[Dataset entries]
□ □ □ □ □
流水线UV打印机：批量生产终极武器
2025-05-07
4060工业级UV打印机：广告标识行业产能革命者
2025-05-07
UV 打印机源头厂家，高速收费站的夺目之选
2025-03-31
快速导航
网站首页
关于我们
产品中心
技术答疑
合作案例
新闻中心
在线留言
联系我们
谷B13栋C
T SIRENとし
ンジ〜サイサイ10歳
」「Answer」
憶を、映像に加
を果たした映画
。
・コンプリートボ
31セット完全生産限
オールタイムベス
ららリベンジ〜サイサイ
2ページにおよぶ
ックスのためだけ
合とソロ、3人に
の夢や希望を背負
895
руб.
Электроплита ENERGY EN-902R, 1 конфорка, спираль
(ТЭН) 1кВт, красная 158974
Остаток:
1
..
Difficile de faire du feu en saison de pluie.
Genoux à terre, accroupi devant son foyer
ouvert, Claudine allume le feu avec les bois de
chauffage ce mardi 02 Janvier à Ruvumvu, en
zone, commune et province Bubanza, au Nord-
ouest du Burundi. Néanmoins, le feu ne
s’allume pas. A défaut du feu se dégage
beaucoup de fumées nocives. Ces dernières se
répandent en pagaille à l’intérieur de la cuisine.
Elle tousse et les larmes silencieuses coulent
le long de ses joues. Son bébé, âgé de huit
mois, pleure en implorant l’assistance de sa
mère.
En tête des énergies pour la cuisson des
□ □ □ □ □
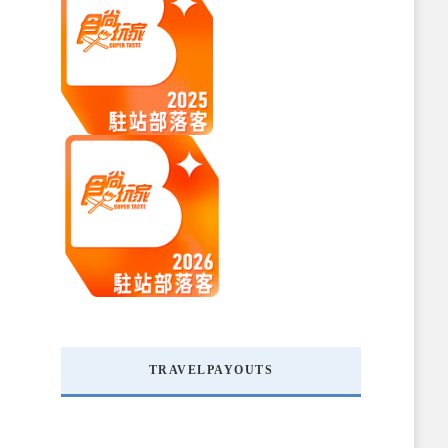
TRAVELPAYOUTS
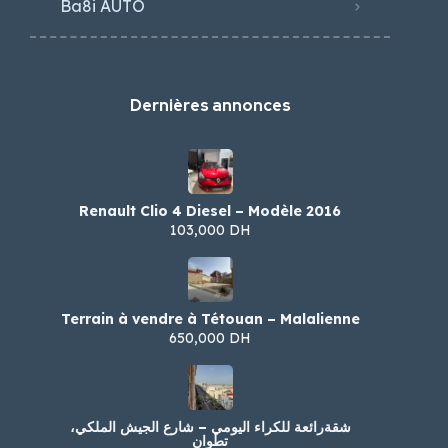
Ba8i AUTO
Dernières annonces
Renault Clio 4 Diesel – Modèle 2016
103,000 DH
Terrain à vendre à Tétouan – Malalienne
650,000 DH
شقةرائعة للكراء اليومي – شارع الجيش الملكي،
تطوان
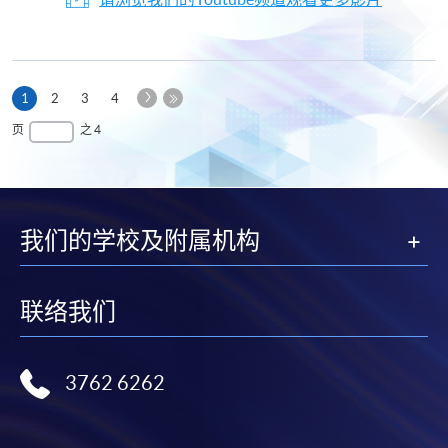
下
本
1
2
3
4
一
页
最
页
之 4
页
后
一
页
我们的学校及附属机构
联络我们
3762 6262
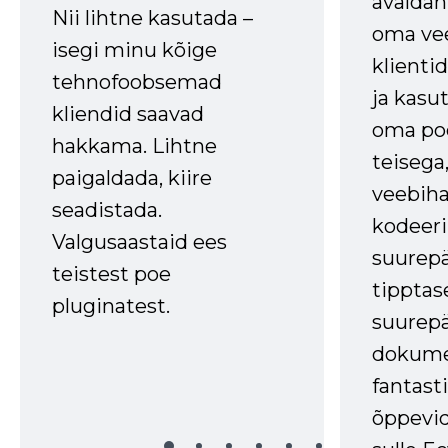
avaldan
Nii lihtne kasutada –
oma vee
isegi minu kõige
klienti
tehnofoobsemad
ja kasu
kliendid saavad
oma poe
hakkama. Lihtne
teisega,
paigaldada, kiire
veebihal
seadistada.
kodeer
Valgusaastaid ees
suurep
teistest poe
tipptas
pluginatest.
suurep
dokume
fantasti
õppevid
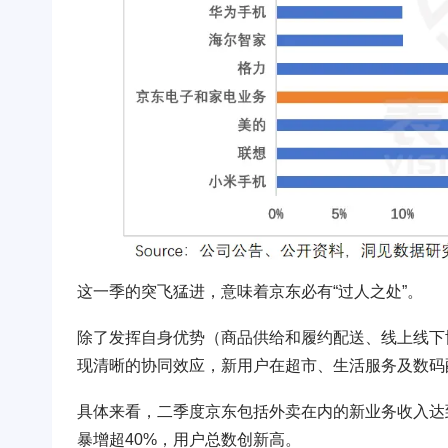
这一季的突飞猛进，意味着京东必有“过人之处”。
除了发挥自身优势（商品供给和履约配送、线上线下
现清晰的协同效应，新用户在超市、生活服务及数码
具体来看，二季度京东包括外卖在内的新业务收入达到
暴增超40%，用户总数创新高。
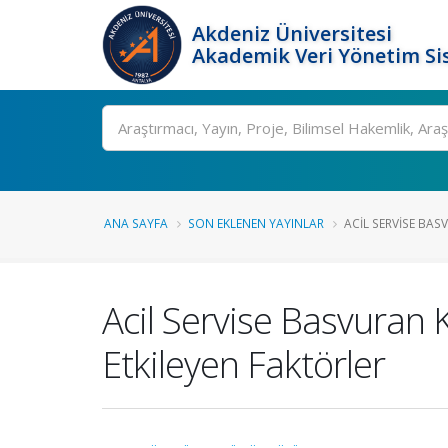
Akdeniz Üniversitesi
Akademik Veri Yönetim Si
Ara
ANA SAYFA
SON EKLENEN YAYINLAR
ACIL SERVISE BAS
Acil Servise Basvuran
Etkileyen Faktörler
□ □ □ □ □
* Aim of the task
Above are the records; repeat exactly the lines from the one holding "流水线UV打印机：批量生产终极武器" down to the one holding "En tête des énergies pour la cuisson des", end lines included.

* Answer below
流水线UV打印机：批量生产终极武器
2025-05-07
4060工业级UV打印机：广告标识行业产能革命者
2025-05-07
UV 打印机源头厂家，高速收费站的夺目之选
2025-03-31
快速导航
网站首页
关于我们
产品中心
技术答疑
合作案例
新闻中心
在线留言
联系我们
谷B13栋C
T SIRENとし
ンジ〜サイサイ10歳
」「Answer」
憶を、映像に加
を果たした映画
。
・コンプリートボ
31セット完全生産限
オールタイムベス
ららリベンジ〜サイサイ
2ページにおよぶ
ックスのためだけ
合とソロ、3人に
の夢や希望を背負
895
руб.
Электроплита ENERGY EN-902R, 1 конфорка, спираль
(ТЭН) 1кВт, красная 158974
Остаток:
1
..
Difficile de faire du feu en saison de pluie.
Genoux à terre, accroupi devant son foyer
ouvert, Claudine allume le feu avec les bois de
chauffage ce mardi 02 Janvier à Ruvumvu, en
zone, commune et province Bubanza, au Nord-
ouest du Burundi. Néanmoins, le feu ne
s’allume pas. A défaut du feu se dégage
beaucoup de fumées nocives. Ces dernières se
répandent en pagaille à l’intérieur de la cuisine.
Elle tousse et les larmes silencieuses coulent
le long de ses joues. Son bébé, âgé de huit
mois, pleure en implorant l’assistance de sa
mère.
En tête des énergies pour la cuisson des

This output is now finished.